I told Martha MacCallum on Fox News the other night that the CBO should be abolished and replaced by three to five outside professional firms that better understand the dynamic interaction of legislation and the marketplace.
This prompted some liberals to claim I was only griping, because the bill – the first step toward repealing and replacing Obamacare – received a bad “score” from the budget office. The Left wants to create a false narrative that Republican opponents of the CBO are simply defending their party and president.
But these Democrats are reimagining history.
In fact, I have advocated replacing the CBO for more than a decade.
In my 2005 book Winning the Future, I argued that the CBO and the Joint Committee on Taxation should be replaced with an Accurate Scoring Caucus after the CBO inaccurately projected $63 billion of revenue losses from the 2003 Bush tax cut, which never materialized. Then – as now – I argued that the CBO doesn’t score legislation dynamically. It simply ignores growth that results from tax cuts in its projections, which creates an inherent legislative bias toward more taxes and budget gimmicks.

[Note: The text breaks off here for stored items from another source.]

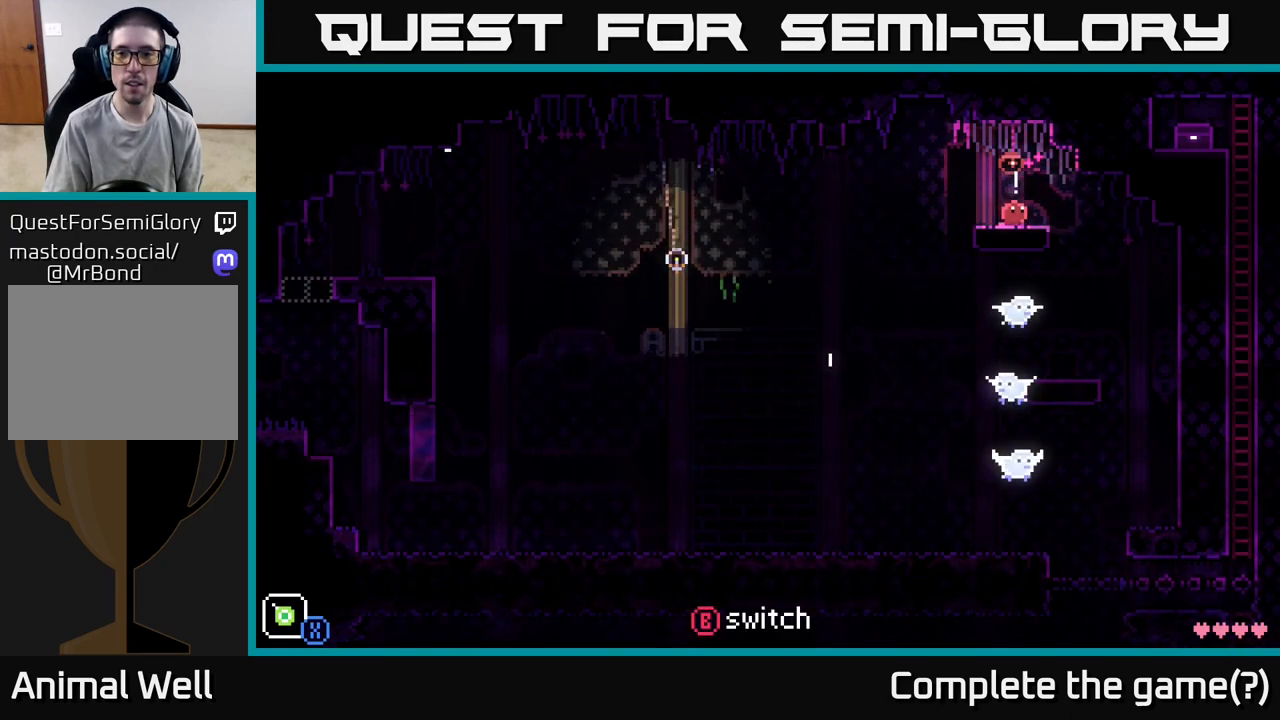
{"buttons": [], "left_stick": "center", "right_stick": "center", "events": []}
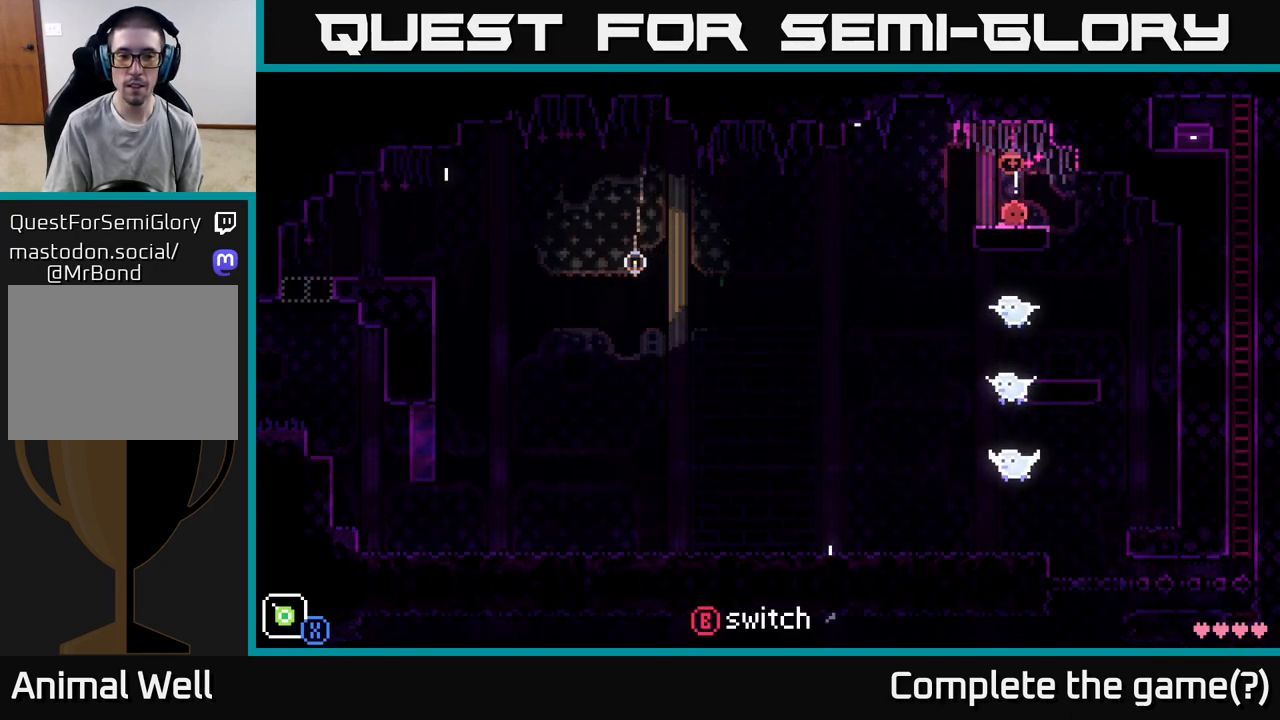
{"buttons": [], "left_stick": "left", "right_stick": "center", "events": [[417, "left_stick", "left"]]}
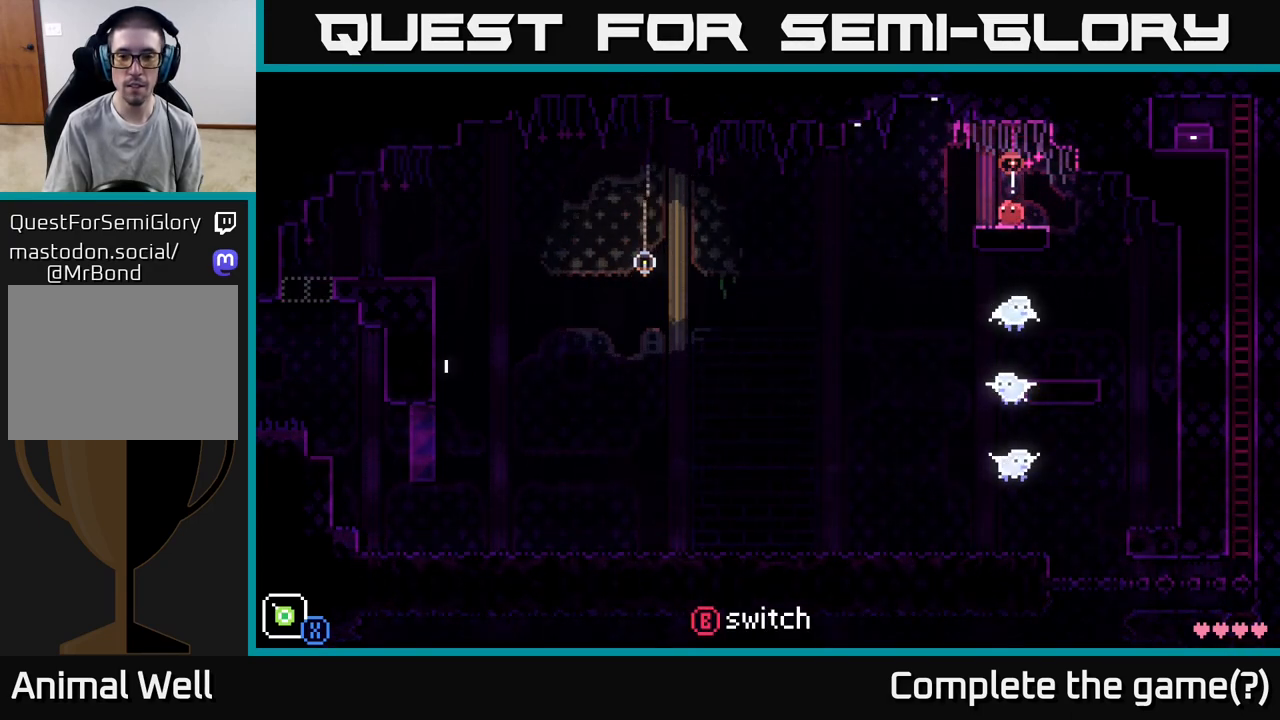
{"buttons": [], "left_stick": "center", "right_stick": "center", "events": [[167, "left_stick", "center"]]}
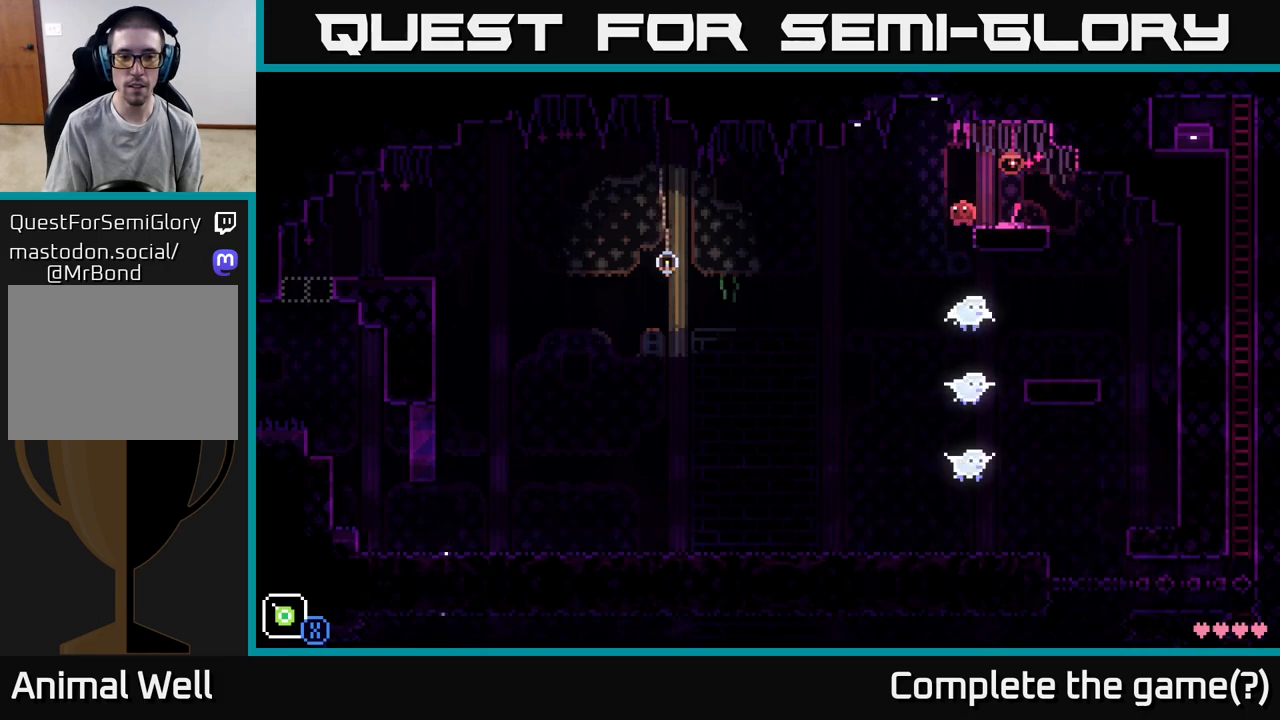
{"buttons": [], "left_stick": "center", "right_stick": "center", "events": []}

In a more recent example, I advocated for ditching the CBO after it gave Obamacare an unrealistically positive initial score.
In a 2014 opinion piece, I argued: “The CBO’s original analysis of Obamacare deserves to be the final nail in the agency’s coffin. As much as any other single institution, the Congressional Budget Office is responsible for sticking us with this egregious law. The CBO’s ‘scores’ lent credibility to Obamacare’s supporters by making predictions that weren’t very good based on assumptions that made no sense.

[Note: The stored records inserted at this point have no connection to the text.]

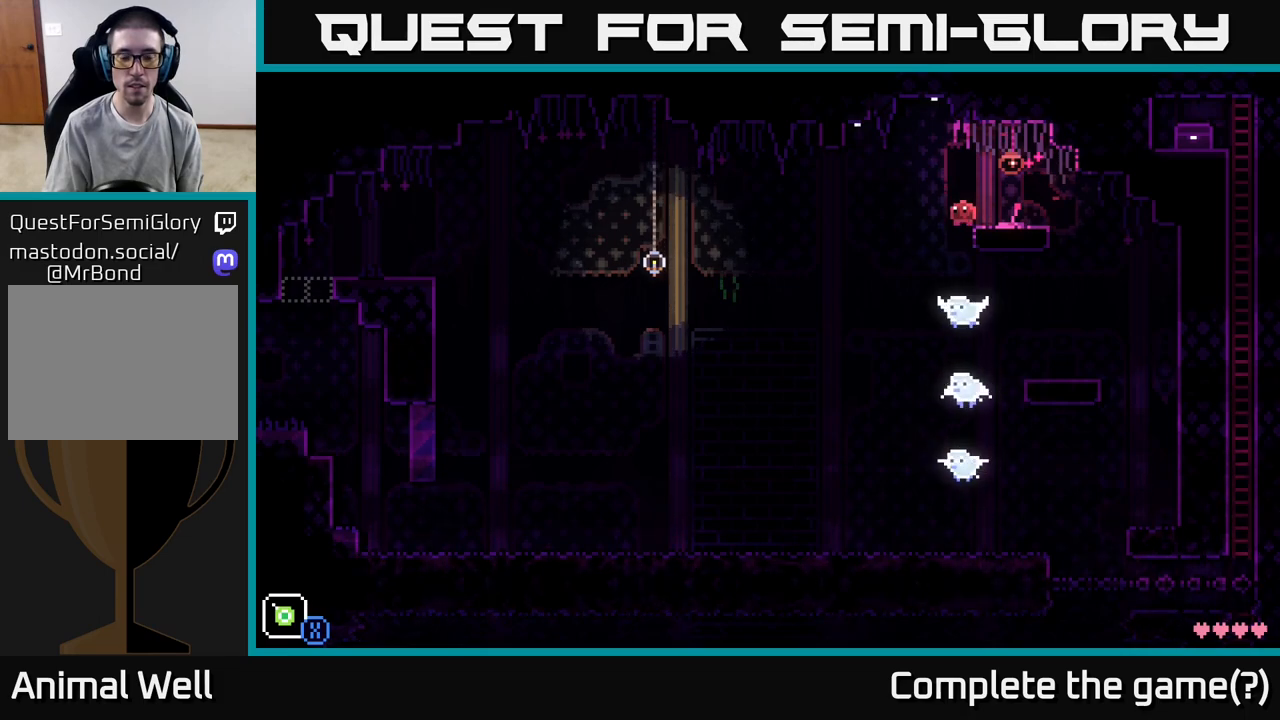
{"buttons": [], "left_stick": "left", "right_stick": "center", "events": [[183, "left_stick", "left"]]}
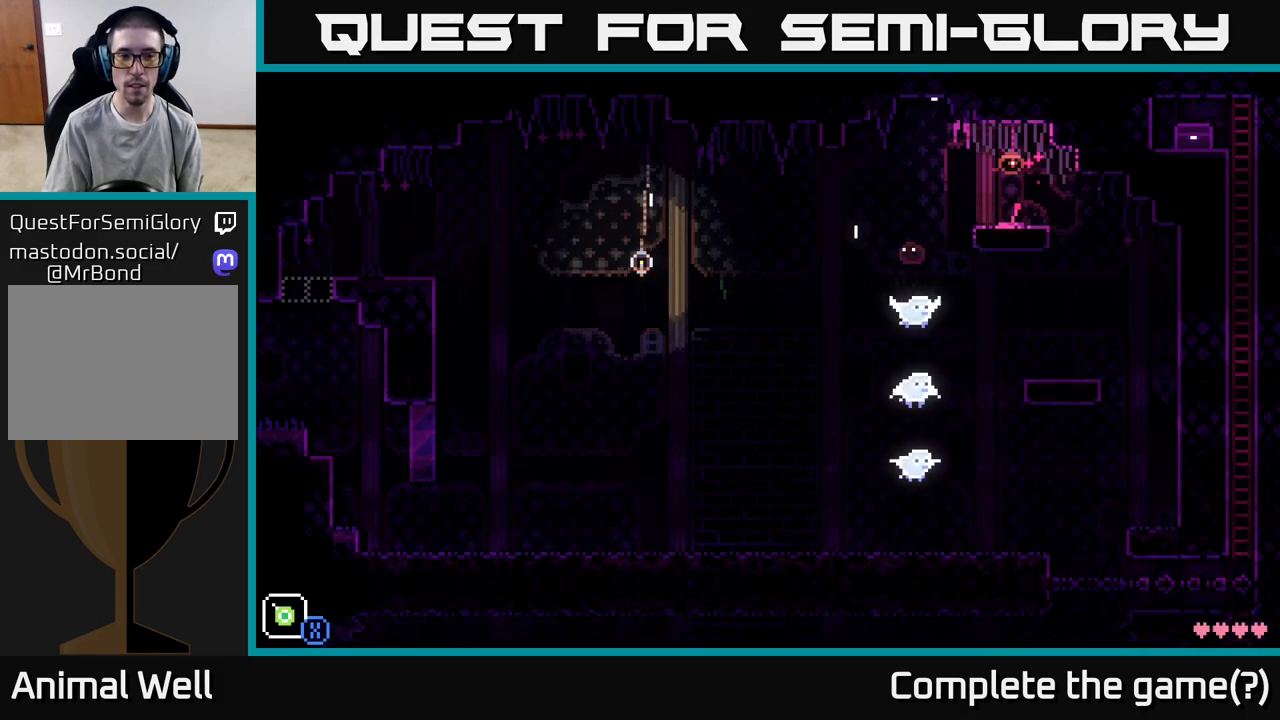
{"buttons": [], "left_stick": "left", "right_stick": "center", "events": []}
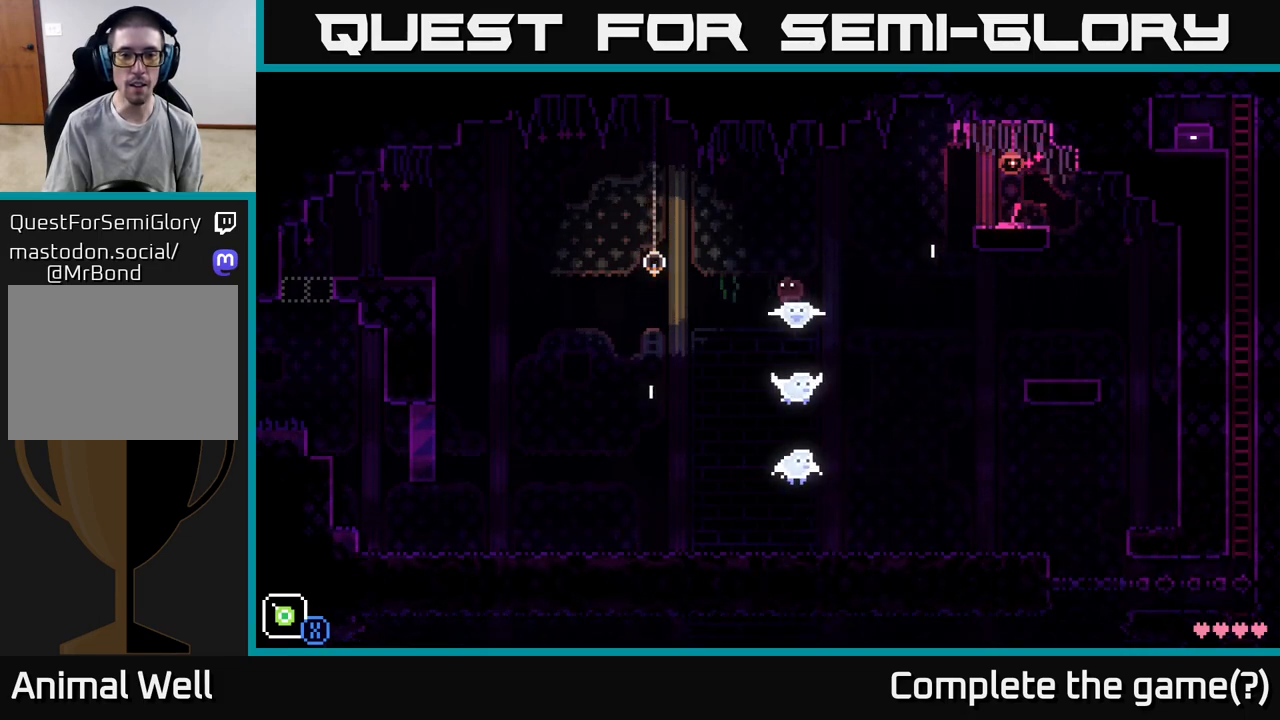
{"buttons": [], "left_stick": "left", "right_stick": "center", "events": []}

“On [Feb. 4, 2014], the CBO updated its projections about the health care law’s effect on the economy, and included the bombshell that because of Obamacare, 2.3 million fewer Americans will have full-time jobs over the next 10 years. The White House’s charitable interpretation of the report was that millions of people will leave the workforce or will work less because of their subsides under Obamacare.”
In the same opinion piece, I said the CBO’s “nonpartisan” label gave it “an outsized influence on policy, as reporters, commentators, ‘fact checkers,’ and many members of Congress (most of whom should know better) treat CBO projections like trump cards in debates over legislation.”
If the CBO had reported in early 2010 that Obamacare would result in 2.3 million fewer full-time jobs or that it would cost $1.8 trillion over a decade, then Obamacare would never have passed Congress.
In both my 2005 book and my 2014 op-ed, I pointed out the central flaw at the CBO is the agency does not utilize any kind of dynamic scoring. It wrongly presumes that a change of fiscal policy will have no impact on labor, markets or other economic factors.
Any analytical model that changes fiscal policy and holds other variables constant is useless, and CBO has proved this again and again.
The other day on Fox News, I argued for the same solution I suggested in 2014:
“The credit rating agencies that service financial markets could offer a useful model for obtaining better policy scores… We should consider replacing the CBO with a competitive system of multiple scoring agencies whose success depends on accuracy over time.”
What I wrote in 2014 – long before the CBO scored the American Health Care Act – is just as relevant today as it was then. I’ll say it again: We can’t afford any more errors like Obamacare.